How is an agent gateway different from an API gateway?
| API gateway | Agent gateway | |
|---|---|---|
| Primary traffic | North-south HTTP/REST | MCP, A2A, LLM inference, and HTTP/gRPC |
| Unit of work | A request | An agent action (tool call, inference, hand-off) |
| Routing | Path/host → backend | Tool discovery, model/provider routing, inference routing |
| Policy concern | Who may call this endpoint | Which agent may use which tool, with which arguments |
| Observability | Request logs, latency | Tool-call audit, token usage, cross-agent traces |
The old concerns remain. On top of them, the unit of work becomes an agent taking an action, which raises the stakes and adds new routing and policy needs.
Key concepts
The unified data plane
One proxy handles multiple protocols (MCP, A2A, LLM, HTTP/gRPC) so policy and observability stay consistent across them, and the “AI parts” run through the same stack as everything else.
MCP gateway
A governed front door to your tools: discovery, RBAC, and audit logging for every Model Context Protocol call.
LLM gateway
One endpoint in front of multiple model providers, with token budgeting, caching, and failover, so switching providers is a configuration change with no agent code to rewrite.
Inference routing
Latency- and cost-aware routing of inference across self-hosted model servers (e.g. vLLM, TGI, Triton) on your own GPUs.
Policy and observability
Security controls (mTLS, authn/authz, policy-as-code) and telemetry (OpenTelemetry) applied uniformly to agent and traditional traffic.
When should you use an agent gateway?
- You have more than one model provider and want routing, budgeting, and failover without rewriting agents.
- You expose tools to agents over MCP and need access control and an audit trail.
- You run agents across frameworks and need them to communicate over A2A with consistent security.
- You self-host inference and want to use GPU capacity deliberately.
- You need to govern or debug agent behavior — one place that can answer “what did the agent do?”
If your agentic system is a single agent calling a single tool, you do not need a gateway yet. The value shows up as soon as the system has more than one of anything.
Where Kubernetes fits
Agent gateways are typically built to run on Kubernetes. agentgateway, for instance, deploys via Helm and the Gateway API and is Envoy-compatible. The agentic data plane behaves like the rest of your platform. You deploy it declaratively, scale it horizontally, govern it with policy-as-code, and connect it to the networking you already run. Running it on Kubernetes keeps your agents’ most sensitive traffic on infrastructure you already operate and control, under one security and operational model.
Next steps
This is the first tutorial in the Agent Gateway on Kubernetes series. Next, we will deploy an agent gateway onto a cluster and route our first MCP tool call through it.

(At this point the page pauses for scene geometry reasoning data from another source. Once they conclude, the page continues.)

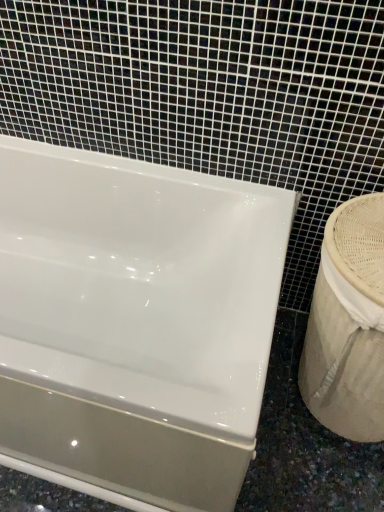
This screenshot has width=384, height=512. What do you see at coordinates (135, 321) in the screenshot? I see `glossy ceramic bathtub at upper left` at bounding box center [135, 321].

Measure the distance between glossy ceramic bathtub at upper left and camera.

The distance of glossy ceramic bathtub at upper left from camera is 28.66 inches.

Find the location of a particular element. glossy ceramic bathtub at upper left is located at coordinates (135, 321).

Measure the distance between white glossy sink at right and camera.

white glossy sink at right is 33.09 inches away from camera.

Locate an element on the screen. The height and width of the screenshot is (512, 384). white glossy sink at right is located at coordinates (347, 327).

Based on the photo, in order to face white glossy sink at right, should I rotate leftwards or rightwards?

Rotate right and turn 21.350 degrees.

This screenshot has height=512, width=384. What do you see at coordinates (347, 327) in the screenshot?
I see `white glossy sink at right` at bounding box center [347, 327].

The width and height of the screenshot is (384, 512). I want to click on glossy ceramic bathtub at upper left, so click(x=135, y=321).

Can you confirm if white glossy sink at right is positioned to the left of glossy ceramic bathtub at upper left?

In fact, white glossy sink at right is to the right of glossy ceramic bathtub at upper left.

Which object is closer to the camera, white glossy sink at right or glossy ceramic bathtub at upper left?

glossy ceramic bathtub at upper left is more forward.

Is point (380, 356) closer to camera compared to point (117, 326)?

Yes, point (380, 356) is in front of point (117, 326).

From the image's perspective, is white glossy sink at right on top of glossy ceramic bathtub at upper left?

Incorrect, from the image's perspective, white glossy sink at right is lower than glossy ceramic bathtub at upper left.

Consider the image. From a real-world perspective, is white glossy sink at right positioned above or below glossy ceramic bathtub at upper left?

From a real-world perspective, white glossy sink at right is physically above glossy ceramic bathtub at upper left.

Between white glossy sink at right and glossy ceramic bathtub at upper left, which one has larger width?

glossy ceramic bathtub at upper left.

Considering the relative sizes of white glossy sink at right and glossy ceramic bathtub at upper left in the image provided, is white glossy sink at right taller than glossy ceramic bathtub at upper left?

Indeed, white glossy sink at right has a greater height compared to glossy ceramic bathtub at upper left.

Which of these two, white glossy sink at right or glossy ceramic bathtub at upper left, is bigger?

With larger size is glossy ceramic bathtub at upper left.

Would you say white glossy sink at right contains glossy ceramic bathtub at upper left?

No, glossy ceramic bathtub at upper left is not a part of white glossy sink at right.

Would you say white glossy sink at right is a long distance from glossy ceramic bathtub at upper left?

No, white glossy sink at right is in close proximity to glossy ceramic bathtub at upper left.

Is white glossy sink at right oriented towards glossy ceramic bathtub at upper left?

No, white glossy sink at right is not aimed at glossy ceramic bathtub at upper left.

Identify the location of bathtub above the white glossy sink at right (from the image's perspective). tap(135, 321).

Which object is positioned more to the left, glossy ceramic bathtub at upper left or white glossy sink at right?

glossy ceramic bathtub at upper left is more to the left.

Between glossy ceramic bathtub at upper left and white glossy sink at right, which one is positioned behind?

white glossy sink at right is further from the camera.

Is point (47, 270) less distant than point (334, 432)?

That is False.

From the image's perspective, between glossy ceramic bathtub at upper left and white glossy sink at right, which one is located above?

glossy ceramic bathtub at upper left.

From the picture: From a real-world perspective, which is physically above, glossy ceramic bathtub at upper left or white glossy sink at right?

white glossy sink at right is physically above.

Between glossy ceramic bathtub at upper left and white glossy sink at right, which one has smaller width?

Thinner between the two is white glossy sink at right.

Looking at this image, which of these two, glossy ceramic bathtub at upper left or white glossy sink at right, stands taller?

With more height is white glossy sink at right.

Between glossy ceramic bathtub at upper left and white glossy sink at right, which one has smaller size?

Smaller between the two is white glossy sink at right.

Is glossy ceramic bathtub at upper left located outside white glossy sink at right?

Yes, glossy ceramic bathtub at upper left is not within white glossy sink at right.

Is glossy ceramic bathtub at upper left in contact with white glossy sink at right?

No, glossy ceramic bathtub at upper left is not next to white glossy sink at right.

Looking at this image, is glossy ceramic bathtub at upper left looking in the opposite direction of white glossy sink at right?

No, white glossy sink at right is not at the back of glossy ceramic bathtub at upper left.

How many degrees apart are the facing directions of glossy ceramic bathtub at upper left and white glossy sink at right?

0.838 degrees.

Find the location of a particular element. The height and width of the screenshot is (512, 384). sink located on the right of glossy ceramic bathtub at upper left is located at coordinates (347, 327).

The image size is (384, 512). Find the location of `sink positioned vertically above the glossy ceramic bathtub at upper left (from a real-world perspective)`. sink positioned vertically above the glossy ceramic bathtub at upper left (from a real-world perspective) is located at coordinates (347, 327).

What are the coordinates of `sink below the glossy ceramic bathtub at upper left (from the image's perspective)` in the screenshot? It's located at (347, 327).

Upcoming in this series: Installing an Agent Gateway on Kubernetes → Your First MCP Gateway → Routing LLM Traffic Across Providers → Agent-to-Agent Communication → Securing Agent Traffic with Policy and Observability.
Summary
- An agent gateway is a unified data plane for agent traffic: MCP, agent-to-agent, LLM inference, and ordinary service calls.
- It centralizes routing, security, and observability so each agent does not reinvent them — and it is the natural enforcement point for which agent may do what.
- The main capabilities are MCP tool governance, multi-provider LLM routing, GPU-aware inference routing, A2A bridging, and unified policy/observability.
- It is built for Kubernetes, keeping the agentic control plane on infrastructure you operate.